Problema a: Transcreva, do trecho sobre Weber e Marx, a passagem que vai de "Na crítica anticapitalista" até "alguma revolução anticapitalista?".

Trecho selecionado:
A ótica com a qual ele critica o capitalismo é diferente da de Marx. É o que eu chamo de pessimismo cultural ou uma forma de romantismo, que no fundo é uma crítica ao capitalismo em nome de valores do passado. Quer dizer, nas sociedades pré-capitalista, as finalidades humanas é que predominavam, o indivíduo não era prisioneiro das estruturas econômicas. Às vezes explicitamente, às vezes implicitamente, essa ideia de que o capitalismo representa um imenso progresso em termos de racionalidade. Mas do ponto de vista humano, social, ético, cultural é uma regressão. Agora eu acho que tanto Weber como Marx conseguiram captar elementos essenciais do capitalismo. Mais além de elementos específicos da época, captaram alguma coisa essencial do capitalismo, que hoje em dia só foi intensificada. Multiplicada por dez, por cem. Então, por isso é que são tão atuais.

Na crítica anticapitalista de Marx, ele avança e propõe uma solução – a organização do proletariado e a tomada do poder.Weber chega a propor alguma coisa que se aproveite para alguma revolução anticapitalista?

De jeito nenhum. Ele acha que o socialismo é uma ilusão, que os socialistas vão agravar os problemas do capitalismo. No fundo, ele era um pessimista resignado, tipo “o capitalismo está aí, não gostamos dele, mas não tem outro”. Um estado de espírito um pouco nietzscheano. Nietzsche dizia que temos que aceitar o destino, que o herói é aquele que aceita o destino, que é inevitável. Weber tinha um pouco desse pessimismo nietzscheano. Agora, curiosamente, em A Ética Protestante, que é o livro mais importante do Weber, no finzinho do livro, tem uma parte em que ele mesmo diz “agora eu vou deixar de desenvolver meu argumento científico, objetivo, sem juízo de valor, eu vou dar minha opinião. Tanto pior”. Ele mesmo diz isso. Então, nessas últimas páginas, ele dá livre curso quase que à sua afetividade, ao seu sentimento. Aí ele quase que joga um pouco a ideia de uma utopia, mas não é uma utopia socialista, é uma utopia romântica. Então, ele diz assim, “o que vai acontecer no futuro? Será que vamos caminhar para uma espécie de petrificação da sociedade, uma espécie de volta ao que era o mundo dos faraós do Egito, uma espécie de sistema totalmente fechado? Ou quem sabe haverá outra via, aparecerão outros profetas?”. Porque Weber tinha muita admiração pelos profetas bíblicos judeus. Ele achava que os profetas tinham rompido com a magia e introduzido uma religião ética, baseada em valores éticos. Então, diz Weber, “quem sabe aparecerão novos profetas, que voltarão a visitar princípios éticos e quem sabe haverá uma reincidência dos antigos valores?”.

Quais são esses valores?

Problema b: Devolva cada uma das linhas abaixo em que aparece a palavra "screenshot".

Dados fornecidos:
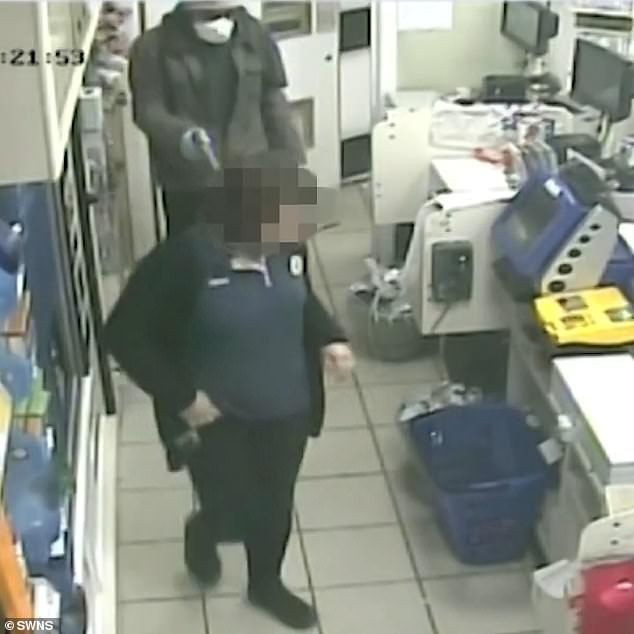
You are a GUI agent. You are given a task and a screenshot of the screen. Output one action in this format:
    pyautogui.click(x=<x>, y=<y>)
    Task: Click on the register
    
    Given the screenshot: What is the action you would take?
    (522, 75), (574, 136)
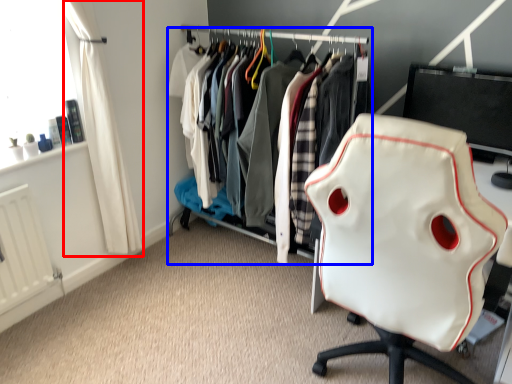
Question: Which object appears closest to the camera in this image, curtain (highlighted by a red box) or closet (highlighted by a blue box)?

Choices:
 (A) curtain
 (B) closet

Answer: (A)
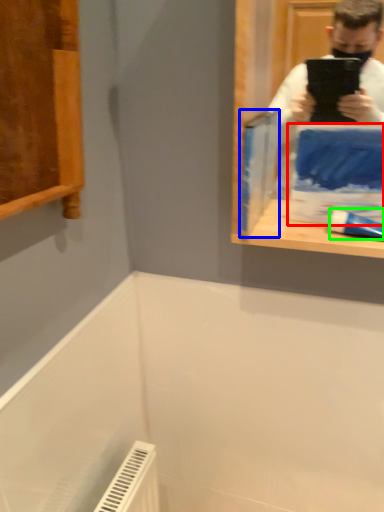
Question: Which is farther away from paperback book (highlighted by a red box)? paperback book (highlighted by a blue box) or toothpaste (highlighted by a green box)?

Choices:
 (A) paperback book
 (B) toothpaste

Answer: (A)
---
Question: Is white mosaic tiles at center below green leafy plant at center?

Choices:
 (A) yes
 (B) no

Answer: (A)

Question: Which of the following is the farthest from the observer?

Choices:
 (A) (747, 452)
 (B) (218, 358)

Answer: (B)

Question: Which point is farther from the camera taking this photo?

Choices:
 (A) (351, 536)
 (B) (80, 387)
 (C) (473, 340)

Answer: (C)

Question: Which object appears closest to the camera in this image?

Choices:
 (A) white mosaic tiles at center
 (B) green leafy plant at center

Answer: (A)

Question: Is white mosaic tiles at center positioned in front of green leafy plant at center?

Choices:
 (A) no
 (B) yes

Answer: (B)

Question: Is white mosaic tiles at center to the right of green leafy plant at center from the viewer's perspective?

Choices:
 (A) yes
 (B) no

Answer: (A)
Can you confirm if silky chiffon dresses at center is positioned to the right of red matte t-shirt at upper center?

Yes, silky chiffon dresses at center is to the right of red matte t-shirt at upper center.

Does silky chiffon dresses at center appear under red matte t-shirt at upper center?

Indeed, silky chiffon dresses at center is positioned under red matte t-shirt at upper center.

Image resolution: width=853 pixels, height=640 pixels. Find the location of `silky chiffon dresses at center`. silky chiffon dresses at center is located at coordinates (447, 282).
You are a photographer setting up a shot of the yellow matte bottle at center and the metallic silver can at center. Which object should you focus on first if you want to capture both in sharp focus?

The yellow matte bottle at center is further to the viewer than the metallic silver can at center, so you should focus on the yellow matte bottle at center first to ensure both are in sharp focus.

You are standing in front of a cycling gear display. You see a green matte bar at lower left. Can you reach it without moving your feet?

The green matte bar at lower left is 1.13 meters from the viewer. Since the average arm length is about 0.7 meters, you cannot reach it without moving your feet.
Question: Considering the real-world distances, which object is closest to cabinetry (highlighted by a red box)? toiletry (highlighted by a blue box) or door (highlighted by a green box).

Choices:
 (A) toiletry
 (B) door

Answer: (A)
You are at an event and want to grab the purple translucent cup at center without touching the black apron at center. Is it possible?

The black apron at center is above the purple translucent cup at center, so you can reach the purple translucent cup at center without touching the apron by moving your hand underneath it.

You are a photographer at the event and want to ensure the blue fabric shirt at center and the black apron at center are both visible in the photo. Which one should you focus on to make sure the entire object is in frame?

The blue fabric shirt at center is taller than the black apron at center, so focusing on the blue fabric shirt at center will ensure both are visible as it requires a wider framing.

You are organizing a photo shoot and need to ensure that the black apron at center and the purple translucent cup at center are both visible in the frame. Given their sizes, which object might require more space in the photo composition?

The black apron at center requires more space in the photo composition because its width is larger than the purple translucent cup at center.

Resposta a:
Na crítica anticapitalista de Marx, ele avança e propõe uma solução – a organização do proletariado e a tomada do poder.Weber chega a propor alguma coisa que se aproveite para alguma revolução anticapitalista?

Resposta b:
You are a GUI agent. You are given a task and a screenshot of the screen. Output one action in this format:
    Given the screenshot: What is the action you would take?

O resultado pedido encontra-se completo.